US American history reveals a unifying theme: prosperity for a few through expansion at any cost, to preserve the “exceptional” American Way of Life (AWOL). This has been structurally guided and facilitated by our nation’s founding documents, including the US Constitution. From the beginning, the US was envisaged as a White male supremacist state serving to protect and advance the interests of private and commercial property, and this course has never been reversed, though the 1960s witnessed multiple aligned social movements.
The US-waged war in Viet Nam was not an aberration, but one of hundreds of examples in a long pattern of brutal exploitation.
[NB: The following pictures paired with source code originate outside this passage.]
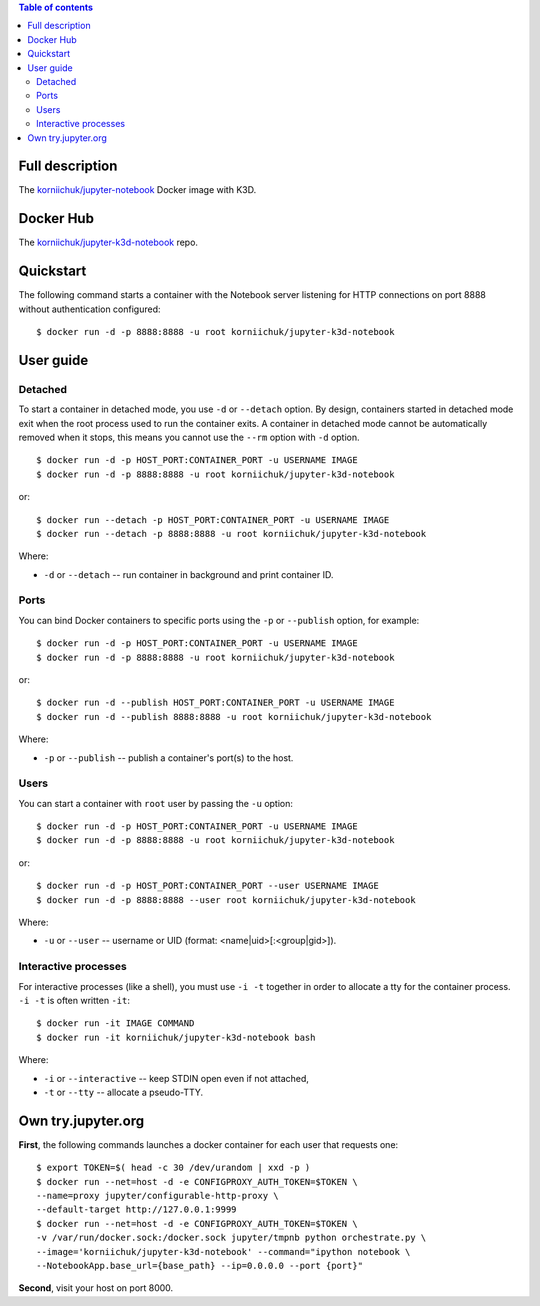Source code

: .. contents:: Table of contents
   :depth: 2

Full description
================
The `korniichuk/jupyter-notebook <https://hub.docker.com/r/korniichuk/jupyter-notebook/>`_ Docker image with K3D.

Docker Hub
==========
The `korniichuk/jupyter-k3d-notebook <https://hub.docker.com/r/korniichuk/jupyter-k3d-notebook/>`_ repo.

Quickstart
==========
The following command starts a container with the Notebook server listening for HTTP connections on port 8888 without authentication configured::

    $ docker run -d -p 8888:8888 -u root korniichuk/jupyter-k3d-notebook

User guide
==========
Detached
--------
To start a container in detached mode, you use ``-d`` or ``--detach`` option. By design, containers started in detached mode exit when the root process used to run the container exits. A container in detached mode cannot be automatically removed when it stops, this means you cannot use the ``--rm`` option with ``-d`` option.
::

    $ docker run -d -p HOST_PORT:CONTAINER_PORT -u USERNAME IMAGE
    $ docker run -d -p 8888:8888 -u root korniichuk/jupyter-k3d-notebook

or::

    $ docker run --detach -p HOST_PORT:CONTAINER_PORT -u USERNAME IMAGE
    $ docker run --detach -p 8888:8888 -u root korniichuk/jupyter-k3d-notebook

Where:

* ``-d`` or ``--detach`` -- run container in background and print container ID.

Ports
-----
You can bind Docker containers to specific ports using the ``-p`` or ``--publish`` option, for example::

    $ docker run -d -p HOST_PORT:CONTAINER_PORT -u USERNAME IMAGE
    $ docker run -d -p 8888:8888 -u root korniichuk/jupyter-k3d-notebook

or::

    $ docker run -d --publish HOST_PORT:CONTAINER_PORT -u USERNAME IMAGE
    $ docker run -d --publish 8888:8888 -u root korniichuk/jupyter-k3d-notebook

Where:

* ``-p`` or ``--publish`` -- publish a container's port(s) to the host.

Users
-----
You can start a container with ``root`` user by passing the ``-u`` option::

    $ docker run -d -p HOST_PORT:CONTAINER_PORT -u USERNAME IMAGE
    $ docker run -d -p 8888:8888 -u root korniichuk/jupyter-k3d-notebook

or::

    $ docker run -d -p HOST_PORT:CONTAINER_PORT --user USERNAME IMAGE
    $ docker run -d -p 8888:8888 --user root korniichuk/jupyter-k3d-notebook

Where:
 
* ``-u`` or ``--user`` -- username or UID (format: <name|uid>[:<group|gid>]).

Interactive processes
---------------------
For interactive processes (like a shell), you must use ``-i -t`` together in order to allocate a tty for the container process. ``-i -t`` is often written ``-it``::

    $ docker run -it IMAGE COMMAND
    $ docker run -it korniichuk/jupyter-k3d-notebook bash

Where:

* ``-i`` or ``--interactive`` -- keep STDIN open even if not attached,
* ``-t`` or ``--tty`` -- allocate a pseudo-TTY.

Own try.jupyter.org
===================
**First**, the following commands launches a docker container for each user that requests one::

    $ export TOKEN=$( head -c 30 /dev/urandom | xxd -p )
    $ docker run --net=host -d -e CONFIGPROXY_AUTH_TOKEN=$TOKEN \
    --name=proxy jupyter/configurable-http-proxy \
    --default-target http://127.0.0.1:9999
    $ docker run --net=host -d -e CONFIGPROXY_AUTH_TOKEN=$TOKEN \
    -v /var/run/docker.sock:/docker.sock jupyter/tmpnb python orchestrate.py \
    --image='korniichuk/jupyter-k3d-notebook' --command="ipython notebook \
    --NotebookApp.base_url={base_path} --ip=0.0.0.0 --port {port}"

**Second**, visit your host on port 8000.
A quick review of the empirical record reveals close to 600 overt military interventions by the US into dozens of countries since 1798, almost 400 since the end of World War II alone, and thousands of covert interventions since 1947. This history overwhelms any rhetoric about the United States as a beacon of freedom and democracy, committed to promoting domestic and global equal justice under law.
These interventions have assured de facto subsidies for US American interests, regulated global markets on our terms, and provided us with access to cheap or free labor and to raw materials. Millions of people around the globe have been murdered with virtual impunity as a result of our interventions in a pattern that illustrates what Noam Chomsky calls the “Fifth Freedom”—the freedom to rob and exploit. This freedom is ultimately protected with use of force when a country or movement seeks to protect or advance the domestic needs and desires of its members or citizens for political freedom or economic well being.
This book provides an invaluable tool for today’s activists, however they may be similarly shocked into wakefulness—whether by war, economic dispossession, or loss of the freedom to dissent.